Stanford CIS

Symposium: The lessons of Nuremberg

By Beth Van Schaack on

As the U.S. Supreme Court takes up the question of whether the Alien Tort Statute supports claims against corporations in Jesner v. Arab Bank, PLC, the scope of corporate liability during the World War II era has assumed renewed relevance. The fact that the International Military Tribunal at Nuremberg did not criminally prosecute any corporations, as such, in the postwar period gets trotted out in support of two contentions: that international law does not recognize corporations as being capable of violating international law and that corporations cannot be held legally accountable if they commit international delicts. For example, in support of his conclusion in Kiobel v. Royal Dutch Petroleum Co. that corporations cannot be sued under the ATS, Judge José Cabranes of the U.S. Court of Appeals for the 2nd Circuit reasoned that “at the time of the Nuremberg trials, corporate liability was not recognized as a ‘specific, universal, and obligatory’ norm of customary international law.” Subsequent 2nd Circuit panels have largely, with some reluctance, considered themselves bound by this ruling. By contrast, every other circuit to consider the issue has drawn the opposite conclusion from the Nuremberg history as did the U.S. government in its amicus brief in Kiobel. This lopsided circuit split brought the question to the Supreme Court.

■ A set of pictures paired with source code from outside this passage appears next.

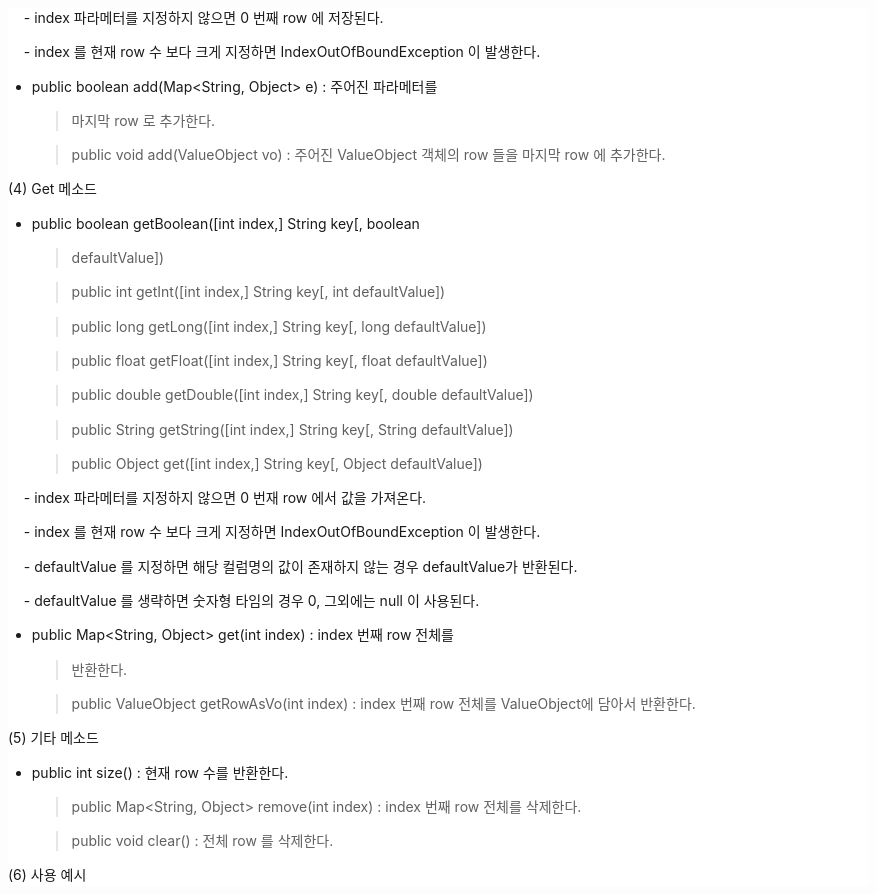     - index 파라메터를 지정하지 않으면 0 번째 row 에 저장된다.

    - index 를 현재 row 수 보다 크게 지정하면 IndexOutOfBoundException
이 발생한다. 

-   public boolean add(Map\<String, Object\> e) : 주어진 파라메터를
    > 마지막 row 로 추가한다.

    > public void add(ValueObject vo) : 주어진 ValueObject 객체의 row
    > 들을 마지막 row 에 추가한다. 

\(4\) Get 메소드

-   public boolean getBoolean(\[int index,\] String key\[, boolean
    > defaultValue\])

    > public int getInt(\[int index,\] String key\[, int defaultValue\])

    > public long getLong(\[int index,\] String key\[, long
    > defaultValue\])

    > public float getFloat(\[int index,\] String key\[, float
    > defaultValue\])

    > public double getDouble(\[int index,\] String key\[, double
    > defaultValue\])

    > public String getString(\[int index,\] String key\[, String
    > defaultValue\])

    > public Object get(\[int index,\] String key\[, Object
    > defaultValue\])

    - index 파라메터를 지정하지 않으면 0 번재 row 에서 값을 가져온다.

    - index 를 현재 row 수 보다 크게 지정하면 IndexOutOfBoundException
이 발생한다. 

    - defaultValue 를 지정하면 해당 컬럼명의 값이 존재하지 않는 경우
defaultValue가 반환된다.

    - defaultValue 를 생략하면 숫자형 타임의 경우 0, 그외에는 null 이
사용된다.

-   public Map\<String, Object\> get(int index) : index 번째 row 전체를
    > 반환한다.

    > public ValueObject getRowAsVo(int index) : index 번째 row 전체를
    > ValueObject에 담아서 반환한다.

\(5\) 기타 메소드

-   public int size() : 현재 row 수를 반환한다.

    > public Map\<String, Object\> remove(int index) : index 번째 row
    > 전체를 삭제한다.

    > public void clear() : 전체 row 를 삭제한다.

\(6\) 사용 예시
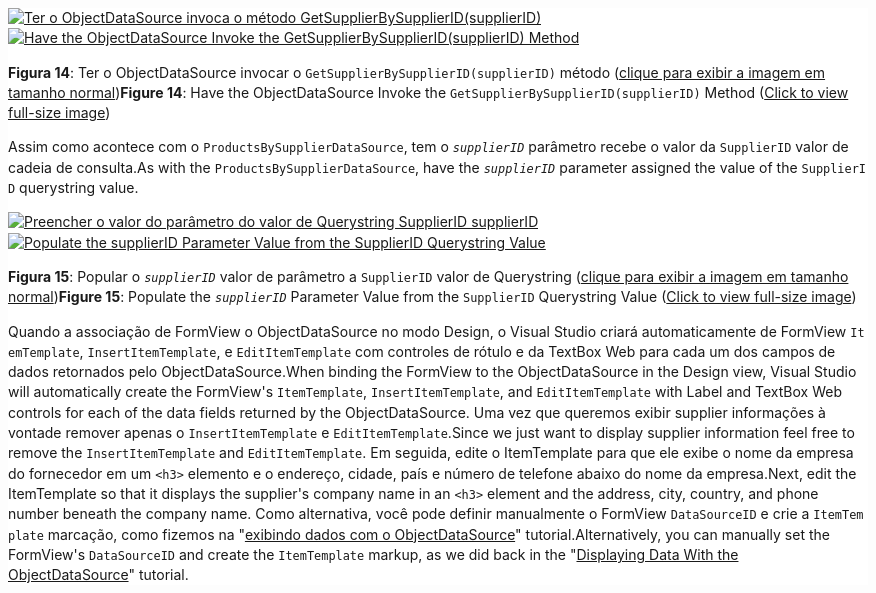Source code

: <span data-ttu-id="a5eb1-194">[![Ter o ObjectDataSource invoca o método GetSupplierBySupplierID(supplierID)](master-detail-filtering-across-two-pages-vb/_static/image39.png)](master-detail-filtering-across-two-pages-vb/_static/image38.png)</span><span class="sxs-lookup"><span data-stu-id="a5eb1-194">[![Have the ObjectDataSource Invoke the GetSupplierBySupplierID(supplierID) Method](master-detail-filtering-across-two-pages-vb/_static/image39.png)](master-detail-filtering-across-two-pages-vb/_static/image38.png)</span></span>

<span data-ttu-id="a5eb1-195">**Figura 14**: Ter o ObjectDataSource invocar o `GetSupplierBySupplierID(supplierID)` método ([clique para exibir a imagem em tamanho normal](master-detail-filtering-across-two-pages-vb/_static/image40.png))</span><span class="sxs-lookup"><span data-stu-id="a5eb1-195">**Figure 14**: Have the ObjectDataSource Invoke the `GetSupplierBySupplierID(supplierID)` Method ([Click to view full-size image](master-detail-filtering-across-two-pages-vb/_static/image40.png))</span></span>


<span data-ttu-id="a5eb1-196">Assim como acontece com o `ProductsBySupplierDataSource`, tem o *`supplierID`* parâmetro recebe o valor da `SupplierID` valor de cadeia de consulta.</span><span class="sxs-lookup"><span data-stu-id="a5eb1-196">As with the `ProductsBySupplierDataSource`, have the *`supplierID`* parameter assigned the value of the `SupplierID` querystring value.</span></span>


<span data-ttu-id="a5eb1-197">[![Preencher o valor do parâmetro do valor de Querystring SupplierID supplierID](master-detail-filtering-across-two-pages-vb/_static/image42.png)](master-detail-filtering-across-two-pages-vb/_static/image41.png)</span><span class="sxs-lookup"><span data-stu-id="a5eb1-197">[![Populate the supplierID Parameter Value from the SupplierID Querystring Value](master-detail-filtering-across-two-pages-vb/_static/image42.png)](master-detail-filtering-across-two-pages-vb/_static/image41.png)</span></span>

<span data-ttu-id="a5eb1-198">**Figura 15**: Popular o *`supplierID`* valor de parâmetro a `SupplierID` valor de Querystring ([clique para exibir a imagem em tamanho normal](master-detail-filtering-across-two-pages-vb/_static/image43.png))</span><span class="sxs-lookup"><span data-stu-id="a5eb1-198">**Figure 15**: Populate the *`supplierID`* Parameter Value from the `SupplierID` Querystring Value ([Click to view full-size image](master-detail-filtering-across-two-pages-vb/_static/image43.png))</span></span>


<span data-ttu-id="a5eb1-199">Quando a associação de FormView o ObjectDataSource no modo Design, o Visual Studio criará automaticamente de FormView `ItemTemplate`, `InsertItemTemplate`, e `EditItemTemplate` com controles de rótulo e da TextBox Web para cada um dos campos de dados retornados pelo ObjectDataSource.</span><span class="sxs-lookup"><span data-stu-id="a5eb1-199">When binding the FormView to the ObjectDataSource in the Design view, Visual Studio will automatically create the FormView's `ItemTemplate`, `InsertItemTemplate`, and `EditItemTemplate` with Label and TextBox Web controls for each of the data fields returned by the ObjectDataSource.</span></span> <span data-ttu-id="a5eb1-200">Uma vez que queremos exibir supplier informações à vontade remover apenas o `InsertItemTemplate` e `EditItemTemplate`.</span><span class="sxs-lookup"><span data-stu-id="a5eb1-200">Since we just want to display supplier information feel free to remove the `InsertItemTemplate` and `EditItemTemplate`.</span></span> <span data-ttu-id="a5eb1-201">Em seguida, edite o ItemTemplate para que ele exibe o nome da empresa do fornecedor em um `<h3>` elemento e o endereço, cidade, país e número de telefone abaixo do nome da empresa.</span><span class="sxs-lookup"><span data-stu-id="a5eb1-201">Next, edit the ItemTemplate so that it displays the supplier's company name in an `<h3>` element and the address, city, country, and phone number beneath the company name.</span></span> <span data-ttu-id="a5eb1-202">Como alternativa, você pode definir manualmente o FormView `DataSourceID` e crie a `ItemTemplate` marcação, como fizemos na "[exibindo dados com o ObjectDataSource](../basic-reporting/displaying-data-with-the-objectdatasource-cs.md)" tutorial.</span><span class="sxs-lookup"><span data-stu-id="a5eb1-202">Alternatively, you can manually set the FormView's `DataSourceID` and create the `ItemTemplate` markup, as we did back in the "[Displaying Data With the ObjectDataSource](../basic-reporting/displaying-data-with-the-objectdatasource-cs.md)" tutorial.</span></span>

At the close of World War II, the Allies were faced with the prospect of bringing to justice potentially thousands of war criminals from all sectors of German society. To respond to these unprecedented events, they looked to international law. They convened the first international tribunals with jurisdiction over individuals and organizations accused of committing international crimes. They prosecuted industrialists alongside government officials — public and private actors, heads of state and the rank-and-file — under various theories of responsibility. They dismantled, liquidated, sequestered or otherwise sanctioned corporations that were central to Axis aggression and atrocities, at times for the purpose of paying reparations to victims. And they declared certain public and private organizations to be criminal and subsequently prosecuted individual members under res judicata theories of varying intensity. What lessons for contemporary ATS litigation should the Supreme Court draw from these varied responses of the Allies — in and out of the courtroom — to corporate malfeasance during the war? At bottom, nothing about the history of this era suggests that the Allies considered corporate liability to be legally foreclosed by international law. Rather, the diplomats and jurists of the time recognized that corporations are capable of violating international law and of being held accountable for doing so.

To be sure, as the Nuremberg tribunal was being convened, the Allies did consider establishing a regime of corporate criminal liability. Abraham L. Pomerantz, U.S. Deputy Chief Counsel at Nuremberg in charge of the industrialist cases, floated a proposal dedicated to the concept of prosecuting corporations in their corporate capacity. Nonetheless, for a range of pragmatic and prudential reasons, the proposal was not pursued. As an historian of the era has explained: “Corporate and associational criminal liability was seriously explored, and was never rejected as legally unsound. These theories of liability were not adopted, but not because of any legal determination that it was impermissible under international law.” Rather, as revealed in the documentary history and subsequent scholarship, although the Nuremberg architects believed that imposing a regime of corporate criminal responsibility was legally available to them under international law, they ultimately chose not to prosecute corporate entities for a variety of reasons: because these institutions were dealt with under different legal frameworks, because of shifting political winds in Europe, because the Allies saw the need to rebuild the peacetime German economy, and because the Allies were already focused on establishing another groundbreaking concept — the principle of individual criminal responsibility. Invoking this latter principle, the Allies prosecuted a range of corporate actors — industrialists, managers, and their staff — who ran the corporations that enabled, and profited from, the Holocaust and the Nazi program of aggressive war.